A carta de renúncia foi lida após o presidente do STF, Joaquim Barbosa, ter assinado documento comunicando aos presidentes da Câmara dos Deputados, Henrique Eduardo Alves (PMDB-RN), e do Senado, Renan Calheiros (PMDB-AL), sobre o fim do processo. A prisão daria início à abertura do processo de cassação em função da condenação definitiva. “Encaminho à Vossa Excelência cópia de decisão em que neguei seguimento aos embargos infringentes opostos pelo réu Valdemar Costa Neto, por faltar-lhe requisito essencial de admissibilidade e por considerá-lo protelatório. Determinei a imediata certificação do trânsito em julgado e o consequente início da execução do acórdão condenatório”, diz o documento assinado por Barbosa.

O vice líder do PR, Luciano Castro, disse que Costa Neto deve se apresentar ainda hoje na Polícia Federal (PF). Para Castro a decisão de renunciar foi correta. “Acho que, diante da situação foi uma decisão acertada. Coube ao destino que eu estive aqui hoje como companheiro de partido e lesse a carta e encaminhasse ao presidente da Casa”, disse.

Além de Costa Neto, condenado a sete anos e dez meses, por corrupção passiva e lavagem de dinheiro, em regime semiaberto, também tiveram a prisão decretada hoje, o ex-deputado federal Pedro Corrêa,(PP-MT), condenado sete anos e dois meses de prisão, por corrupção passiva e lavagem de dinheiro; o ex-deputado federal Bispo Rodrigues, do PL (atual PR), condenado a seis anos e três meses de prisão por corrupção passiva e lavagem de dinheiro; e o ex-diretor do Banco Rural Vinícius Samarane, condenado a oito anos e nove meses de prisão por lavagem de dinheiro e gestão fraudulenta.

Na terça-feira (3), o ex-deputado José Genoino também apresentou carta de renúncia, durante reunião da Mesa Diretora que iria decidir sobre a abertura do processo de cassação do seu mandato.

José Dirceu desiste de emprego em hotel de Brasília

A defesa do ex-ministro da Casa Civil José Dirceu anunciou que ele desistiu do emprego oferecido pelo Hotel Saint Peter, em Brasília. Em nota divulgada hoje (05/12/2013) os advogados afirmaram que “o clima de linchamento midiático instalado contra José Dirceu e contra a empresa” fez o ex-ministro abrir mão da proposta.

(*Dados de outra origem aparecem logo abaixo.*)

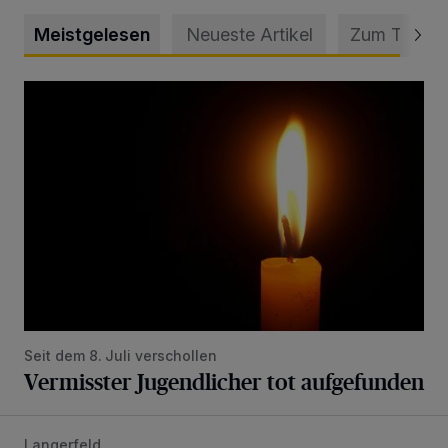
Meistgelesen
Neueste Artikel
Zum Thema
Vermisster Jugendlicher tot aufgefunden
Seit dem 8. Juli verschollen
Vermisster Jugendlicher tot aufgefunden
Langerfeld
Feuerwehr-Einsatz wegen brennender Matratze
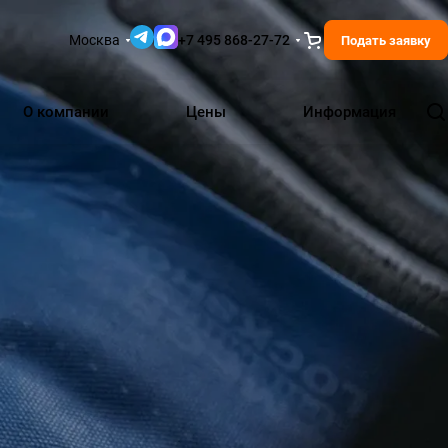
Москва
+7 495 868-27-72
Подать заявку
О компании
Цены
Информация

Dirceu seria contratado para trabalhar como gerente administrativo do hotel, e deveria receber salário de R$ 20 mil. O horário de trabalho seria das 8h às 17h, com uma hora de almoço. Na ficha de solicitação de emprego, Dirceu disse que se candidatou ao emprego “por necessidade e por apreciar hotelaria e a área administrativa”.

Na nota, a defesa de Dirceu reafirmou que a proposta de emprego seguiu todas as formalidades previstas na legislação, como carteira assinada. Segundo os advogados, a proposta foi tratada pela imprensa como “uma farsa” para impedir que o ex-ministro possa trabalhar.

Segundo a defesa, Dirceu tem direito a trabalhar e a ficar em um presídio com condições dignas de higiene e de segurança. “Não se busca privilégio, apenas o cumprimento da lei. Mas José Dirceu não considera justo que outras pessoas, transformadas em alvo de ódio e perseguição exclusivamente por gesto de generosidade, estejam obrigadas a partilhar da sanha persecutória que se abate contra ele. Por isso, renuncia à oferta de emprego do Hotel Saint Peter e agradece a boa vontade de seus proprietários”, afirmou a defesa.